We can see there is a separate column for each column, we can change this to have the month be in a column and then have the average temperature for that month listed.

In [53]:
temperatures_df = temperatures_df[['Country', 'City', 'Jan', 'Feb', 'Mar', 'Apr', 'May', 'Jun', 'Jul', 'Aug', 'Sep', 'Oct', 'Nov', 'Dec', 'Avg_Year', 'Continent']]

In [54]:
temperatures_df = temperatures_df.melt(id_vars=['Country', 'City', 'Continent', 'Avg_Year'], var_name='Month', value_name='Temperature')

In [56]:
temperatures_df.head()

Unnamed: 0,Country,City,Continent,Avg_Year,Month,Temperature
0,Algeria,Algiers,Africa,17.4,Jan,11.2
1,Algeria,Tamanrasset,Africa,21.7,Jan,12.8
2,Algeria,Reggane,Africa,28.3,Jan,16.0
3,Angola,Luanda,Africa,25.8,Jan,26.7
4,Benin,Cotonou,Africa,27.2,Jan,27.3


Let's map the months to integers to have them more easily accessed.

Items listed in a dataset
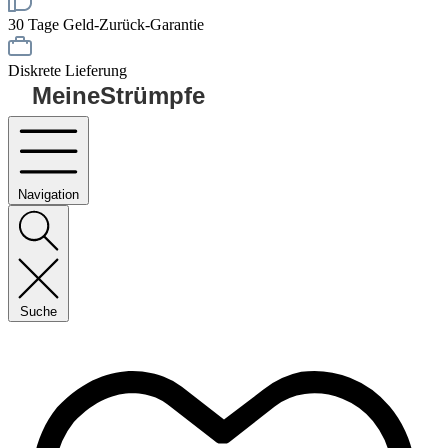
30 Tage Geld-Zurück-Garantie
Diskrete Lieferung
MeineStrümpfe
Navigation
Suche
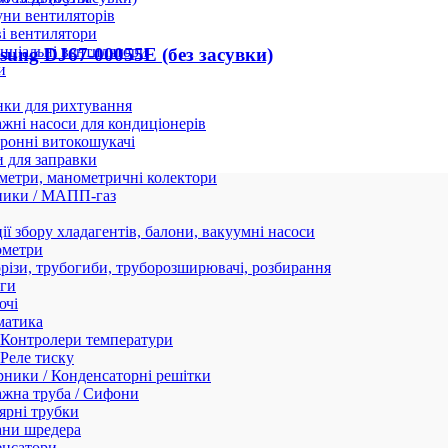
ни вентиляторів
і вентилятори
нціальні вентилятори
ng DJ67-00055E (без засувки)
и
нки для рихтування
жні насоси для кондиціонерів
ронні витокошукачі
 для заправки
етри, манометричні колектори
ники / МАПП-газ
ії збору хладагентів, балони, вакуумні насоси
ометри
різи, трубогиби, труборозширювачі, розбирання
ги
ючі
матика
Контролери температури
Реле тиску
ники / Конденсаторні решітки
жна труба / Сифони
ярні трубки
ани шредера
енсатори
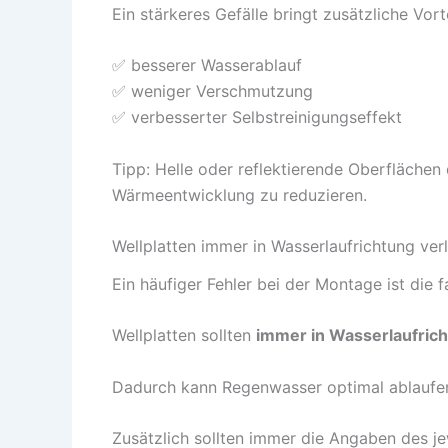
Ein stärkeres Gefälle bringt zusätzliche Vorte
✅ besserer Wasserablauf
✅ weniger Verschmutzung
✅ verbesserter Selbstreinigungseffekt
Tipp: Helle oder reflektierende Oberflächen 
Wärmeentwicklung zu reduzieren.
Wellplatten immer in Wasserlaufrichtung ver
Ein häufiger Fehler bei der Montage ist die 
Wellplatten sollten
immer in Wasserlaufric
Dadurch kann Regenwasser optimal ablaufe
Zusätzlich sollten immer die Angaben des je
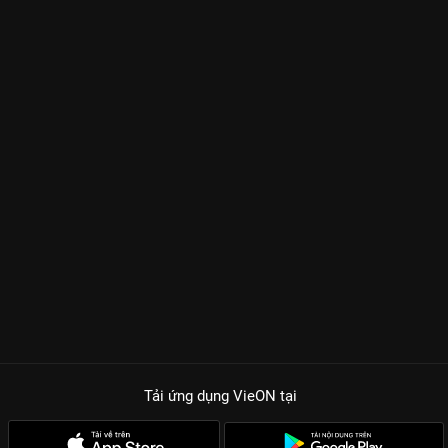
Tải ứng dụng VieON
tại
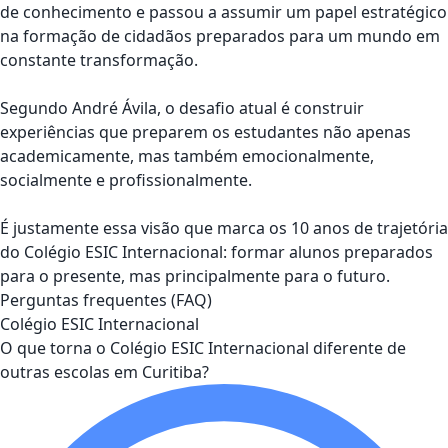
de conhecimento e passou a assumir um papel estratégico
na formação de cidadãos preparados para um mundo em
constante transformação.
Segundo
André Ávila
, o desafio atual é construir
experiências que preparem os estudantes não apenas
academicamente, mas também emocionalmente,
socialmente e profissionalmente.
É justamente essa visão que marca os 10 anos de trajetória
do
Colégio ESIC Internacional
: formar alunos preparados
para o presente, mas principalmente para o futuro.
Perguntas frequentes (FAQ)
Colégio ESIC Internacional
O que torna o Colégio ESIC Internacional diferente de
outras escolas em Curitiba?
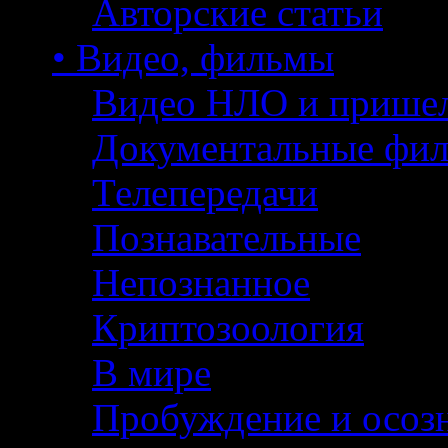
Авторские статьи
• Видео, фильмы
Видео НЛО и прише
Документальные фи
Телепередачи
Познавательные
Непознанное
Криптозоология
В мире
Пробуждение и осоз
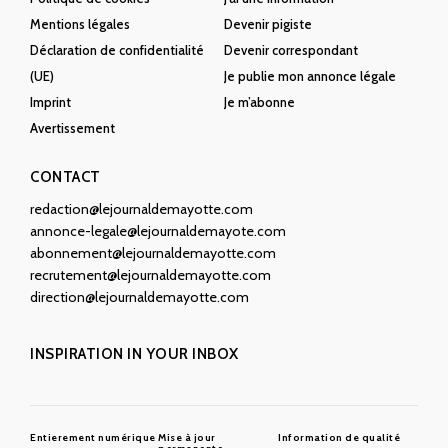
Mentions légales
Devenir pigiste
Déclaration de confidentialité
Devenir correspondant
(UE)
Je publie mon annonce légale
Imprint
Je m’abonne
Avertissement
CONTACT
redaction@lejournaldemayotte.com
annonce-legale@lejournaldemayote.com
abonnement@lejournaldemayotte.com
recrutement@lejournaldemayotte.com
direction@lejournaldemayotte.com
INSPIRATION IN YOUR INBOX
Entierement numérique
Mise à jour
Information de qualité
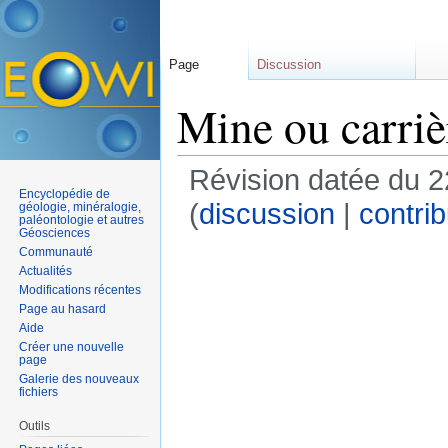
Page
Discussion
Mine ou carriè
Révision datée du 2
Encyclopédie de
(
discussion
|
contrib
géologie, minéralogie,
paléontologie et autres
Géosciences
Communauté
Actualités
Modifications récentes
Page au hasard
Aide
Créer une nouvelle
page
Galerie des nouveaux
fichiers
Outils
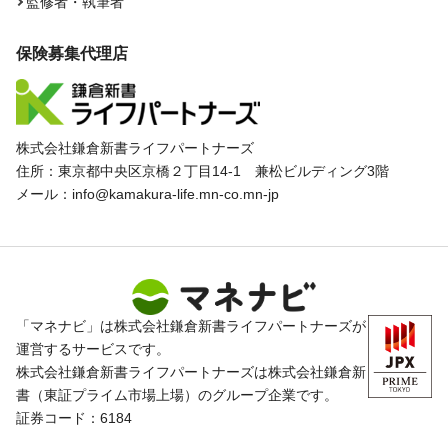
監修者・執筆者
保険募集代理店
株式会社鎌倉新書ライフパートナーズ
住所：東京都中央区京橋２丁目14-1 兼松ビルディング3階
メール：info@kamakura-life.mn-co.mn-jp
「マネナビ」は株式会社鎌倉新書ライフパートナーズが
運営するサービスです。
株式会社鎌倉新書ライフパートナーズは株式会社鎌倉新
書（東証プライム市場上場）のグループ企業です。
証券コード：6184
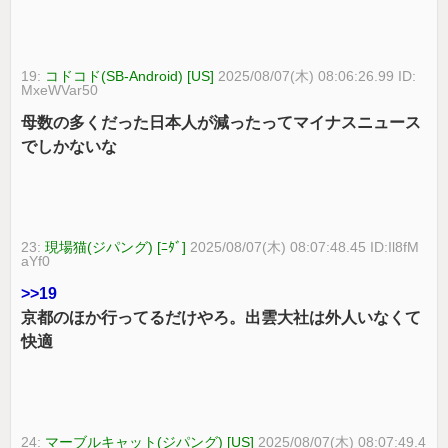
19:
コドコド(SB-Android) [US]
2025/08/07(木) 08:06:26.99 ID:
MxeWVar50
母数の多くだった日本人が減ったってマイナスニュース
でしかないな
23:
現場猫(ジパング) [ﾆﾀﾞ]
2025/08/07(木) 08:07:48.45 ID:Il8fM
aYf0
>>19
京都のほか行ってるだけやろ。出雲大社は外人いなくて
快適
24:
マーブルキャット(ジパング) [US]
2025/08/07(木) 08:07:49.4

- **Exercises**:
• A. Name every city that appears in the sample rows shown in the temperature data walkthrough.
• B. What average yearly temperature does the temperature data walkthrough give for Reggane?

- **Exercise solutions**:
• A. Algiers, Tamanrasset, Reggane, Luanda, Cotonou

• B. 28.3